Clinical practice guidelines from major medical societies call for potassium to be kept above 4.0 mEq/L (usually 4.0 to 5.0 mEq/L) in this setting, to avoid ventricular arrhythmias.
But a report from Dr. Abhinav Goyal of Emory University in Atlanta, Georgia, and colleagues suggests serum potassium should be maintained at 3.5 to 4.5 mEq/L after acute myocardial infarction (MI), because levels above that are associated with increased mortality.
In an editorial, Dr. Benjamin Scirica and Dr. David Morrow of Brigham and Women’s Hospital in Boston say potassium repletion for concentrations of 3.5 to 4.0 mEq/L and routinely targeting levels greater than 4.5 mEq/L “do not appear justified,” based on this study and previous smaller ones.
In an email to Reuters Health, Dr. Goyal noted that current guidelines on potassium in acute MI are based on studies from the 1980’s and early 1990’s, before beta-blockers and early reperfusion therapy were standard of care.
“In the current treatment era, ventricular arrhythmias in acute MI patients are much less common than they were 20 years ago; therefore, we thought it would be important to take a fresh look at the relationship between potassium levels and more relevant outcomes (particularly mortality, which prior investigations were too underpowered to study),” Dr. Goyal said.
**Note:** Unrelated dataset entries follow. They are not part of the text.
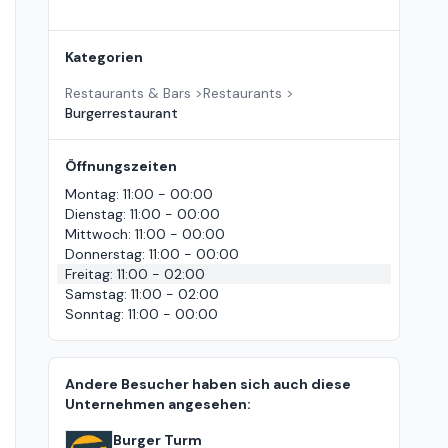
Kategorien
Restaurants & Bars
>
Restaurants
>
Burgerrestaurant
Öffnungszeiten
Montag
:
11:00 - 00:00
Dienstag
:
11:00 - 00:00
Mittwoch
:
11:00 - 00:00
Donnerstag
:
11:00 - 00:00
Freitag
:
11:00 - 02:00
Samstag
:
11:00 - 02:00
Sonntag
:
11:00 - 00:00
Andere Besucher haben sich auch diese
Unternehmen angesehen:
Burger Turm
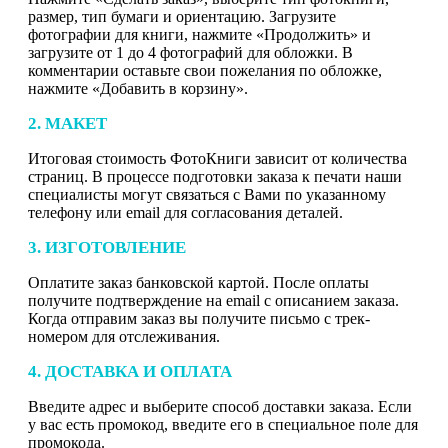
размер, тип бумаги и ориентацию. Загрузите
фотографии для книги, нажмите «Продолжить» и
загрузите от 1 до 4 фотографий для обложки. В
комментарии оставьте свои пожелания по обложке,
нажмите «Добавить в корзину».
2. МАКЕТ
Итоговая стоимость ФотоКниги зависит от количества
страниц. В процессе подготовки заказа к печати наши
специалисты могут связаться с Вами по указанному
телефону или email для согласования деталей.
3. ИЗГОТОВЛЕНИЕ
Оплатите заказ банковской картой. После оплаты
получите подтверждение на email с описанием заказа.
Когда отправим заказ вы получите письмо с трек-
номером для отслеживания.
4. ДОСТАВКА И ОПЛАТА
Введите адрес и выберите способ доставки заказа. Если
у вас есть промокод, введите его в специальное поле для
промокода.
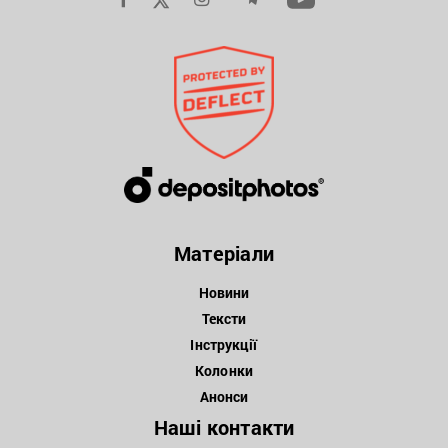
Матеріали
Новини
Тексти
Інструкції
Колонки
Анонси
Наші контакти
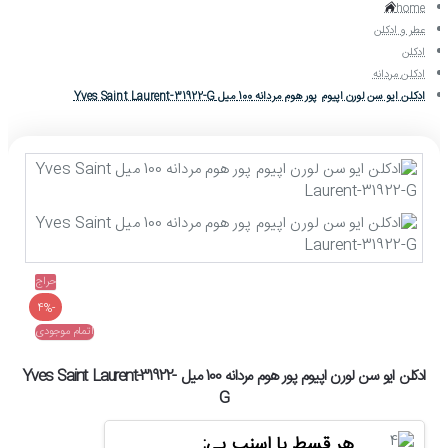
home
عطر و ادکلن
ادکلن
ادکلن مردانه
ادکلن ایو سن لورن اپیوم پور هوم مردانه 100 میل Yves Saint Laurent-31922-G
حراج
-4%
اتمام موجودی
ادکلن ایو سن لورن اپیوم پور هوم مردانه 100 میل Yves Saint Laurent-31922-
G
هر قسط با اسنپ پی:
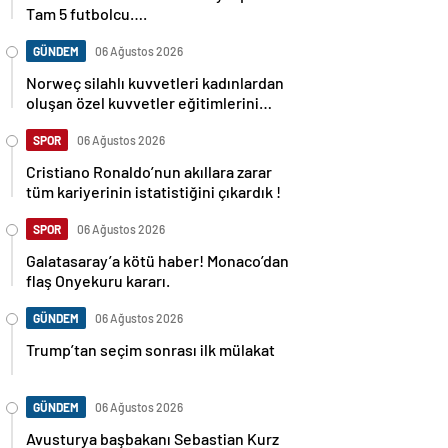
Tam 5 futbolcu….
GÜNDEM
06 Ağustos 2026
Norweç silahlı kuvvetleri kadınlardan
oluşan özel kuvvetler eğitimlerini
başlattı.
SPOR
06 Ağustos 2026
Cristiano Ronaldo’nun akıllara zarar
tüm kariyerinin istatistiğini çıkardık !
SPOR
06 Ağustos 2026
Galatasaray’a kötü haber! Monaco’dan
flaş Onyekuru kararı.
GÜNDEM
06 Ağustos 2026
Trump’tan seçim sonrası ilk mülakat
GÜNDEM
06 Ağustos 2026
Avusturya başbakanı Sebastian Kurz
Using the Cerner Health Facts database, the researchers analyzed nearly 39,000 patients treated for acute MI at U.S. hospitals between 2000 and 2008. The total included 2,679 (6.9%) who didn’t survive to discharge.
On multivariate analysis, mortality was twice as high in patients with average postadmission potassium levels of 4.5 to 5.0 mEq/L as in patients with potassium levels of 3.5 to <4.5 mEq/L (i.e., the lower and middle thirds of the “normal” potassium range).
Mortality rates rose from 4.8% when the mean postadmission potassium level was 3.5 to <4.0 mEq/L, to 5.0% with a mean level of 4.0 to <4.5 mEq/L, 10% with levels of 4.5 to <5.0 mEq/L, and 24% in those with levels of 5.0 to <5.5 mEq/L.
Rates of ventricular arrhythmias or cardiac arrest were flat as potassium levels rose from 3.0 to 5.0 mEq/L; higher rates were observed only for potassium levels at or above 5.0 mEq/L, or below 3.0 mEq/L, according to the authors.
“Ventricular fibrillation/cardiac arrest rates did not increase significantly until potassium levels decreased below 3.0 mEq/L,” Dr. Goyal reported.
“Although our findings are observational, they suggest that it might be reasonable to amend the guidelines to recommend maintaining a potassium range between 3.5 and 4.5 mEq/L in most acute MI patients,” Dr. Goyal told Reuters Health.
“Even though our study did not look at potassium treatment per se, perhaps we also might also need to rethink the common practice (supported by existing guidelines) of routinely giving potassium supplementation to acute MI patients with potassium levels between 3.5 and <4.0 mEq/L, with the intent of increasing their potassium levels to 4.0 mEq/L or greater,” Dr. Goyal added.
“Our data suggest that this may not be sound practice, because of the potential risk of ‘overcorrecting’ potassium levels and increasing them to 4.5 mEq/L or greater — a range that was associated with harm in our study,” the researcher said.